■ SUPPLIED PASSAGE
The Loss and Rediscovery of the Great Epic of Gilgamesh

by David Damrosch

Pub Date: March 6th, 2007
ISBN: 0-8050-8029-5
Publisher: Henry Holt

How the epic poem Gilgamesh was composed, modified, recorded on clay in cuneiform, stored, smashed, lost and found.

For this general history and literary detective story, Damrosch (English and Comparative Literature/Columbia Univ.) steps a little outside the groves of academe, in whose shade he’s written and/or edited various scholarly anthologies. He begins with the Eureka! moment in 1872: George Smith, an assistant curator at the British Museum, came across Gilgamesh among the thousands of cuneiform fragments slowly being translated from tablets shipped from the Middle East several decades earlier. When Smith realized the significance of what he had found, Damrosch tells us, he removed some clothing and danced with joy. Subsequent chapters employ a Raiders of the Lost Ark approach to chart the lives and careers of the scholar-adventurers who first explored Assyrian culture by excavating sites in Iraq now associated in the public mind with internecine violence. Among them were Austen Henry Layard and Hormuzd Rassam, who, on a mid-19th-century expedition for the British Museum, uncovered the long-buried ruins of Nineveh (across the Tigris from Mosul) and the royal library containing Gilgamesh. Damrosch offers a long (perhaps overlong) re-telling of Rassam’s difficulties with the mad Abyssian King Theodore, a sanguinary tale told with even greater panache by George MacDonald Fraser in his novel Flashman on the March (2005). Things pick up with the author’s engaging retelling of the story of Gilgamesh, enfolded within the history of Assyrian King Ashurbanipal’s assembly of the world’s greatest library and the destruction of Nineveh after a three-month siege by Babylonian invaders. Fragments of Gilgamesh and thousands of other tablets then lay covered and waiting for centuries, until the arrival of the men Damrosch profiled in the early chapters. In his final pages, the author looks at how Gilgamesh has affected later writers, including Philip Roth, whose The Great American Novel (1973) features a baseball great named Gil Gamesh.

A graceful example of how rigorous scholarship and erudition can inform and animate popular history.

■ REQUIREMENT 1
In the listing, copy the lines from the one containing "Submitted | Available |" through the one containing "406012 | 2016-07-25 | 2016-07-25 |", both included, with no changes.

(Saved data entries)
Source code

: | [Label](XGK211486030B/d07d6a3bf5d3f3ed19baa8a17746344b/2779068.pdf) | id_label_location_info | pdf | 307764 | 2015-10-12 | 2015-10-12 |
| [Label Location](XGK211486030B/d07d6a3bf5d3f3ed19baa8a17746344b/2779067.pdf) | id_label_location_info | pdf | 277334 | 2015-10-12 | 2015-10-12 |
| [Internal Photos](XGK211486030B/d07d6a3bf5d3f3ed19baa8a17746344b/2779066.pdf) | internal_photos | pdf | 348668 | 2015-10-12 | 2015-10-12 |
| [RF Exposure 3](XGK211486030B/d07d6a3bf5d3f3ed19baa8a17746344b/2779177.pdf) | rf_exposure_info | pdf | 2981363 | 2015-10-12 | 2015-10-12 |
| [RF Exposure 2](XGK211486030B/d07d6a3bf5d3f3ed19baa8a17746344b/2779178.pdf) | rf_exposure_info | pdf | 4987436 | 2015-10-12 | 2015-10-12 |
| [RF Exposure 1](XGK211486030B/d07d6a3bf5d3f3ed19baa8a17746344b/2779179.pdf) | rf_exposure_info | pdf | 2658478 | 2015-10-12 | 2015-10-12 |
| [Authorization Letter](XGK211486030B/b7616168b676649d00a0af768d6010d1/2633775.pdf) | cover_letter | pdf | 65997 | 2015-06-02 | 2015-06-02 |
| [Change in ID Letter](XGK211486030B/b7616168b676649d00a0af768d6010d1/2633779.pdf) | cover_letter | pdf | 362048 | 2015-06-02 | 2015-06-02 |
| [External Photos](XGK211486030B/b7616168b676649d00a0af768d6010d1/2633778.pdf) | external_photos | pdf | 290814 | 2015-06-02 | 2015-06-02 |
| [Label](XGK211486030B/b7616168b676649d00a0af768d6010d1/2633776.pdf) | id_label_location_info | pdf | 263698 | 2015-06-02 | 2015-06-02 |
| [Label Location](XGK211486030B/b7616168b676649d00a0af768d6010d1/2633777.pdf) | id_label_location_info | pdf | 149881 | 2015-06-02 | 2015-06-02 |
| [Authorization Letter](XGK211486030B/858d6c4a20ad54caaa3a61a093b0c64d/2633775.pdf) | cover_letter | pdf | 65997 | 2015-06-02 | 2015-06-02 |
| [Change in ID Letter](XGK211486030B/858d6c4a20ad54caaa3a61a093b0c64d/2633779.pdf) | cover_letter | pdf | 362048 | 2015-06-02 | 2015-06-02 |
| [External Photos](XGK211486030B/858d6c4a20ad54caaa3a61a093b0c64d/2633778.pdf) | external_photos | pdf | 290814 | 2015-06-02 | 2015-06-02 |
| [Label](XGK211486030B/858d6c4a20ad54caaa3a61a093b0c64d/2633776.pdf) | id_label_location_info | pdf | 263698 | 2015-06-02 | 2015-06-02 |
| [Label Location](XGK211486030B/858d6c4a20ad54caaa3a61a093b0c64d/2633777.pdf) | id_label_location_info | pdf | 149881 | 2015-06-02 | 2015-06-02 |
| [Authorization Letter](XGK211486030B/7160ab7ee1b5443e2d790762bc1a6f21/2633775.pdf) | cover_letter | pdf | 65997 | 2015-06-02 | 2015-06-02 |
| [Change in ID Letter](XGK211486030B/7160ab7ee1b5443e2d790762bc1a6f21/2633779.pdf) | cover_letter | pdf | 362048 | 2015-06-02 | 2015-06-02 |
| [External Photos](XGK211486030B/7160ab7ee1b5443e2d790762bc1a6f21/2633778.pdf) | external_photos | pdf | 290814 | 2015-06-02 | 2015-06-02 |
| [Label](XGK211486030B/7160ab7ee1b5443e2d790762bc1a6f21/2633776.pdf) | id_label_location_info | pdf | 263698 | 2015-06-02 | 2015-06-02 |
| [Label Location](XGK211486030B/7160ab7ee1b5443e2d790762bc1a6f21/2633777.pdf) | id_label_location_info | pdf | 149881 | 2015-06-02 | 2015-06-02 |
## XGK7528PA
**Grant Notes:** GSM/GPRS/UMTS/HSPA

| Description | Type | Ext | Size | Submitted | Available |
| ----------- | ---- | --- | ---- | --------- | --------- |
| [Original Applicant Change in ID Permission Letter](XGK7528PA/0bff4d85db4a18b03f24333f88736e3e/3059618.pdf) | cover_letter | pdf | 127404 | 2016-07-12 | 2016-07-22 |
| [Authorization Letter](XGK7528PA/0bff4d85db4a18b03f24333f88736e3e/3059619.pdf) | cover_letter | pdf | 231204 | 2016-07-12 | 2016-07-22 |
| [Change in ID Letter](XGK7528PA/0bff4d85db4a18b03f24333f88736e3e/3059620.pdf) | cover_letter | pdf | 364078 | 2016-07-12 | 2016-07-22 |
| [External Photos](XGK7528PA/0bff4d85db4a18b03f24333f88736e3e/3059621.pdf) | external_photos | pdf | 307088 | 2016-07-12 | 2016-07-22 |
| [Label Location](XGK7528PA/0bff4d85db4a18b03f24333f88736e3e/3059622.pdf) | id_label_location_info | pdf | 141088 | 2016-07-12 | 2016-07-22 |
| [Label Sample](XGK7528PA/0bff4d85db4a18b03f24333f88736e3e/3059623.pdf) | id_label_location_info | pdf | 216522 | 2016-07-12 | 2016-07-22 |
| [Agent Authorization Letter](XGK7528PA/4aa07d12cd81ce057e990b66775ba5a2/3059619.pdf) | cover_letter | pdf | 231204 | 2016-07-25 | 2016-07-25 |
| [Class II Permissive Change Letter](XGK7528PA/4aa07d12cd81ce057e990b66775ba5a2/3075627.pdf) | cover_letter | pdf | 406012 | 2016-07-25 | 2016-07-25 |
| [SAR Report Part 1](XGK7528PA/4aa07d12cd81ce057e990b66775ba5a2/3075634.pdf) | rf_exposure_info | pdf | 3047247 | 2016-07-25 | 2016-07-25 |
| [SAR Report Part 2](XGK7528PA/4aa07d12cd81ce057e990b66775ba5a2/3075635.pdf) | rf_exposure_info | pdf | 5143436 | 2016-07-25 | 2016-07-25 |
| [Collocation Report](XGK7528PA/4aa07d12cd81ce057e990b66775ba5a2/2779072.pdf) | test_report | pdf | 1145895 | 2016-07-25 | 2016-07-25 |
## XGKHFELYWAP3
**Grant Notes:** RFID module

■ REQUIREMENT 2
Answer these from the Gilgamesh book review:
(a) In what year did George Smith come across Gilgamesh?
(b) How long did the Babylonian siege of Nineveh last?
(c) What is the baseball great in Philip Roth's The Great American Novel named?

■ TASK OUTPUT 1
| Description | Type | Ext | Size | Submitted | Available |
| ----------- | ---- | --- | ---- | --------- | --------- |
| [Original Applicant Change in ID Permission Letter](XGK7528PA/0bff4d85db4a18b03f24333f88736e3e/3059618.pdf) | cover_letter | pdf | 127404 | 2016-07-12 | 2016-07-22 |
| [Authorization Letter](XGK7528PA/0bff4d85db4a18b03f24333f88736e3e/3059619.pdf) | cover_letter | pdf | 231204 | 2016-07-12 | 2016-07-22 |
| [Change in ID Letter](XGK7528PA/0bff4d85db4a18b03f24333f88736e3e/3059620.pdf) | cover_letter | pdf | 364078 | 2016-07-12 | 2016-07-22 |
| [External Photos](XGK7528PA/0bff4d85db4a18b03f24333f88736e3e/3059621.pdf) | external_photos | pdf | 307088 | 2016-07-12 | 2016-07-22 |
| [Label Location](XGK7528PA/0bff4d85db4a18b03f24333f88736e3e/3059622.pdf) | id_label_location_info | pdf | 141088 | 2016-07-12 | 2016-07-22 |
| [Label Sample](XGK7528PA/0bff4d85db4a18b03f24333f88736e3e/3059623.pdf) | id_label_location_info | pdf | 216522 | 2016-07-12 | 2016-07-22 |
| [Agent Authorization Letter](XGK7528PA/4aa07d12cd81ce057e990b66775ba5a2/3059619.pdf) | cover_letter | pdf | 231204 | 2016-07-25 | 2016-07-25 |
| [Class II Permissive Change Letter](XGK7528PA/4aa07d12cd81ce057e990b66775ba5a2/3075627.pdf) | cover_letter | pdf | 406012 | 2016-07-25 | 2016-07-25 |

■ TASK OUTPUT 2
(a) 1872
(b) Three months
(c) Gil Gamesh